Serhat Ergün: “Tutsak” çalışması, görünmeyen bir varlığın izini mekânsal ve işitsel olarak takip eden bir yerleştirme. İlhamını, özgürlüğün bazen bir yanılsama, sınırların ise çoğu zaman görünmez oluşundan aldı. Boş bir kuş kafesi, hafifçe sallanan bir salıncak ve aralıklı seslerle, artık orada olmayan bir canlının hayaletimsi izleri yeniden inşa ediliyor.
Üretim süreci boyunca beden, bellek, iz ve rastlantı kavramları üzerine yoğunlaştım. Hareket ve ses motorlarla tetiklense de yapı her zaman birebir tekrar etmeyen bir düzenle çalışıyor. Yerleştirme sürecinde mekânla olan ilişkiyi, izleyicinin algısını ve işin fiziksel/görünmeyen katmanlarını birlikte düşünmek temel motivasyonum oldu.
Son olarak serginin içinde yer alan Kitschen odasından da bahsedelim istiyorum.
Fırat: Bu sergide Kitschen Güncel Sanat İnisiyatifi olarak bugüne kadar yaptıklarımızı unutmadık, unutturmak da istemedik. Bu yüzden sergimizin bir köşesini bir hafıza odasına dönüştürdük. Fanzinlerimiz, kataloglarımız, afişlerimiz vb.
Sadece belgeler değil, bir duruşun, bir üretim biçiminin, bir kolektif belleğin izleri aslında bunlar.
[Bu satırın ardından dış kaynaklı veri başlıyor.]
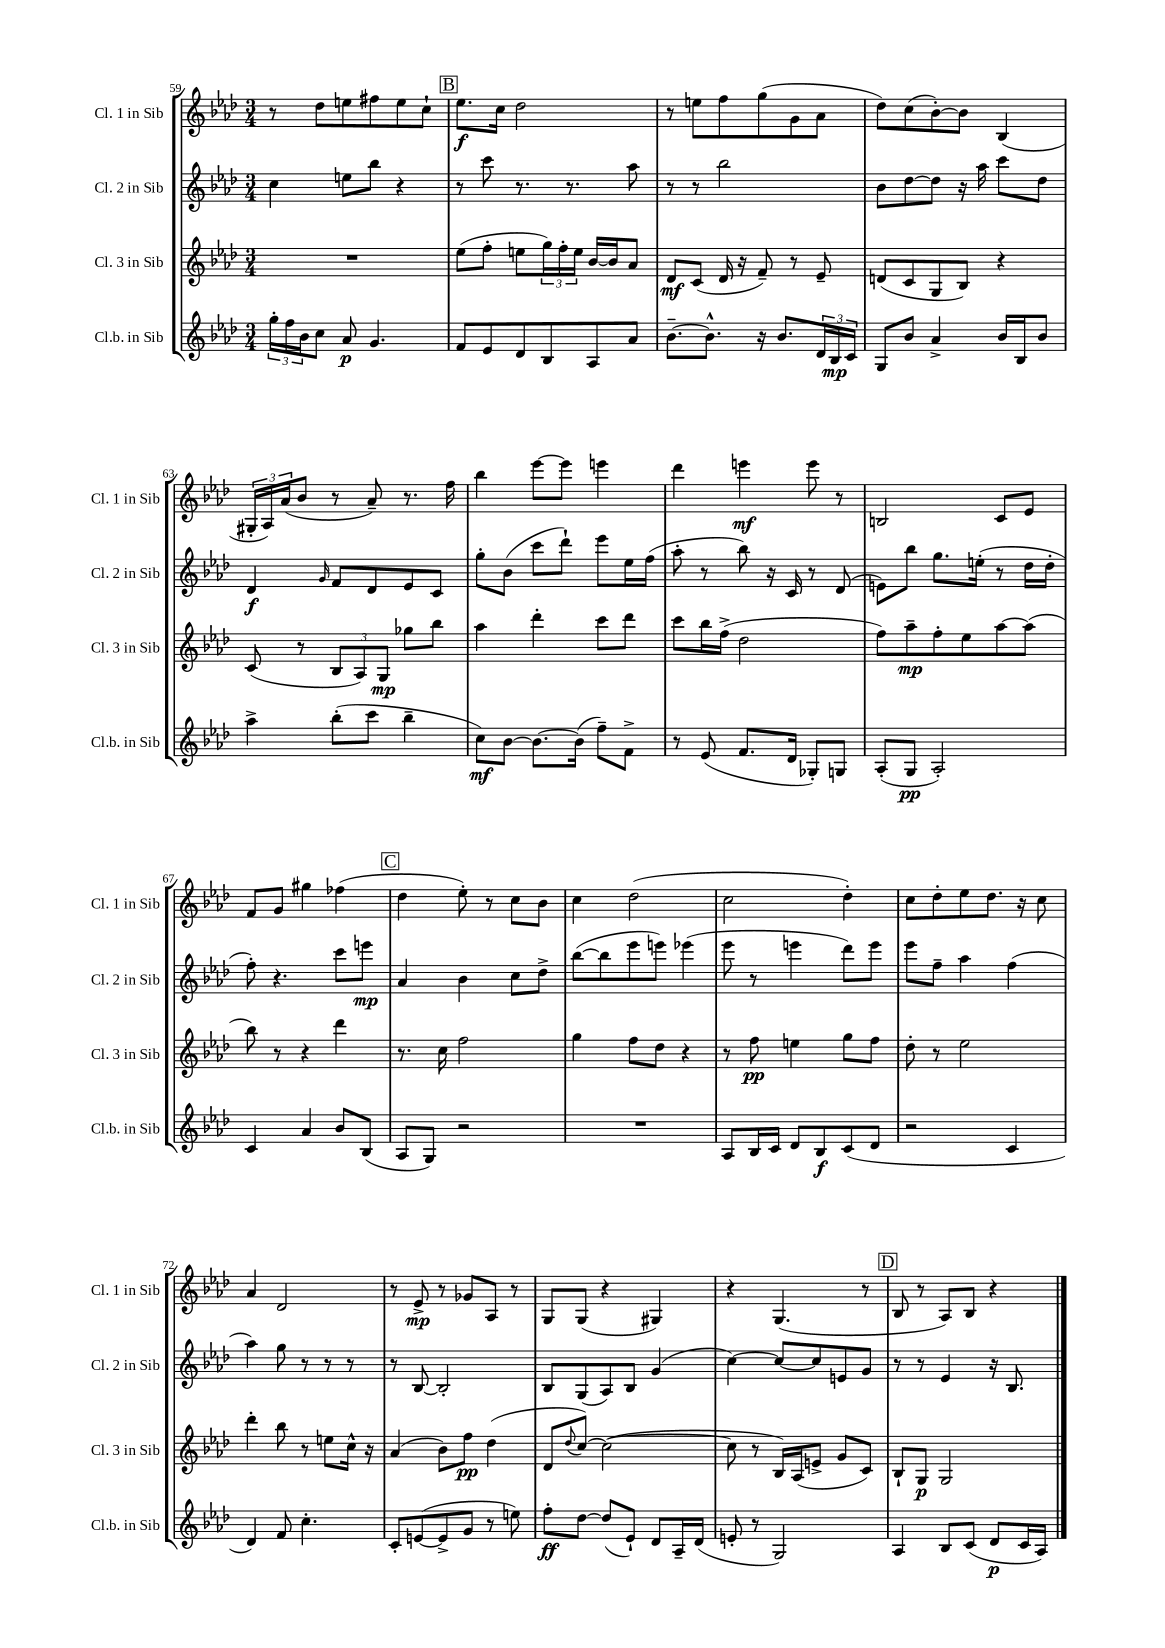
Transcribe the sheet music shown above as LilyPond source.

<<
\new StaffGroup <<
\new Staff = "s0" \with { instrumentName = "Cl. 1 in Sib" shortInstrumentName = "Cl. 1 in Sib" } {
    \clef treble \key aes \major \numericTimeSignature \time 3/4
    r8 des''8 e''8 fis''8 e''8 c''8-! |
    \mark \markup { \box "B" } ees''8.\f c''16 des''2 |
    r8 e''8 f''8 g''8( g'8 aes'8 |
    des''8) c''8( bes'8~-.) bes'8 bes4( |
    \tuplet 3/2 { gis16-. aes16) aes'16( } bes'8 r8 aes'8--) r8. f''16 |
    bes''4 ees'''8~ ees'''8 e'''4 |
    des'''4 e'''4\mf e'''8 r8 |
    b2 c'8 ees'8 |
    f'8 g'8 gis''4 fes''4( |
    \mark \markup { \box "C" } des''4 ees''8-.) r8 c''8 bes'8 |
    c''4 des''2( |
    c''2 des''4-.) |
    c''8 des''8-. ees''8 des''8. r16 c''8 |
    aes'4 des'2 |
    r8 ees'8->\mp r8 ges'8 aes8 r8 |
    g8 g8( r4 gis4) |
    r4 g4.( r8 |
    \mark \markup { \box "D" } bes8 r8 aes8) bes8 r4 \bar "|." |
}
\new Staff = "s1" \with { instrumentName = "Cl. 2 in Sib" shortInstrumentName = "Cl. 2 in Sib" } {
    \clef treble \key aes \major \numericTimeSignature \time 3/4
    c''4 e''8 bes''8 r4 |
    \mark \markup { \box "B" } r8 c'''8 r8. r8. aes''8 |
    r8 r8 bes''2 |
    bes'8 des''8~ des''8 r16 aes''16 c'''8 des''8 |
    des'4\f \grace { g'16 } f'8 des'8 ees'8 c'8 |
    g''8-. bes'8( c'''8 des'''8-!) ees'''8 ees''16 f''16( |
    aes''8-. r8 bes''8) r16 c'16 r8 des'8( |
    e'8) bes''8 g''8. e''16-.( r8 des''16 des''16-. |
    f''8-.) r4. c'''8 e'''8\mp |
    \mark \markup { \box "C" } aes'4 bes'4 c''8 des''8-> |
    bes''8~( bes''8 ees'''8 e'''8) ees'''4( |
    ees'''8 r8 e'''4 des'''8) e'''8 |
    ees'''8 f''8-- aes''4 f''4( |
    aes''4) g''8 r8 r8 r8 |
    r8 bes8~ bes2-. |
    bes8 g8( aes8) bes8 g'4( |
    c''4~) c''8~ c''8 e'8 g'8 |
    \mark \markup { \box "D" } r8 r8 ees'4 r16 bes8. \bar "|." |
}
\new Staff = "s2" \with { instrumentName = "Cl. 3 in Sib" shortInstrumentName = "Cl. 3 in Sib" } {
    \clef treble \key aes \major \numericTimeSignature \time 3/4
    R2. |
    \mark \markup { \box "B" } ees''8( f''8-. e''8 \tuplet 3/2 { g''16) f''16-. e''16 } bes'16~ bes'16 aes'8 |
    des'8\mf c'8( des'16 r16 f'8--) r8 ees'8-- |
    d'8( c'8 g8 bes8) r4 |
    c'8( r8 \tuplet 3/2 { bes8 aes8) g8\mp } ges''8 bes''8 |
    aes''4 des'''4-. c'''8 des'''8 |
    c'''8 bes''16 f''16->( des''2 |
    f''8) aes''8--\mp f''8-. ees''8 aes''8~ aes''8( |
    bes''8) r8 r4 des'''4 |
    \mark \markup { \box "C" } r8. c''16 f''2 |
    g''4 f''8 des''8 r4 |
    r8 f''8\pp e''4 g''8 f''8 |
    des''8-. r8 ees''2 |
    des'''4-. bes''8 r8 e''8 c''16-^ r16 |
    aes'4( bes'8) f''8\pp des''4( |
    des'8 \appoggiatura { des''8 } c''8~) c''2~( |
    c''8 r8 bes16) aes16( e'8-> g'8 c'8) |
    \mark \markup { \box "D" } bes8-! g8\p g2 \bar "|." |
}
\new Staff = "s3" \with { instrumentName = "Cl.b. in Sib" shortInstrumentName = "Cl.b. in Sib" } {
    \clef treble \key aes \major \numericTimeSignature \time 3/4
    \tuplet 3/2 { g''16-. f''16 bes'16 } c''8 aes'8\p g'4. |
    \mark \markup { \box "B" } f'8 ees'8 des'8 bes8 aes8 aes'8 |
    bes'8.~-- bes'8.-^ r16 bes'8. \tuplet 3/2 { des'16 bes16\mp c'16 } |
    g8 bes'8 aes'4-> bes'16 bes16 bes'8 |
    aes''4-> bes''8-.( c'''8 bes''4-- |
    c''8\mf) bes'8~ bes'8.~ bes'16( f''8--) f'8-> |
    r8 ees'8( f'8. des'16 ges8-.) g8 |
    aes8-.( g8\pp aes2-.) |
    c'4 aes'4 bes'8 bes8( |
    \mark \markup { \box "C" } aes8 g8) r2 |
    R2. |
    aes8 bes16 c'16 des'8 bes8\f c'8( des'8 |
    r2 c'4 |
    des'4) f'8 c''4.-. |
    c'8-. e'8~( e'8-> g'8 r8 e''8) |
    f''8-.\ff des''8~ des''8( ees'8-!) des'8 aes16-- des'16( |
    e'8-. r8 g2) |
    \mark \markup { \box "D" } aes4 bes8 c'8( des'8\p c'16 aes16) \bar "|." |
}
>>
>>
\layout { \context { \Score currentBarNumber = #59 } }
Ankara çağdaş sanat ortamında neyin mümkün olduğunu sorguladığımız, sınırları zorladığımız ve bazen de sırf öyle hissettirdiği için yaptığımız her şeyin yankısı bu odadaydı.
Çünkü hafıza, hatırladıkça var olur. Biz de en başta kalmayı değil, biriktirmeyi, çoğalmayı ve hatırlamayı seçtik. Dolayısıyla bu hafıza odasını çok anlamlı buluyoruz.
Çok teşekkür ederim hepinize. Sergi vesilesiyle ortaya çıkan bu düşünce yolları ve anlatılar oldukça ilham verici.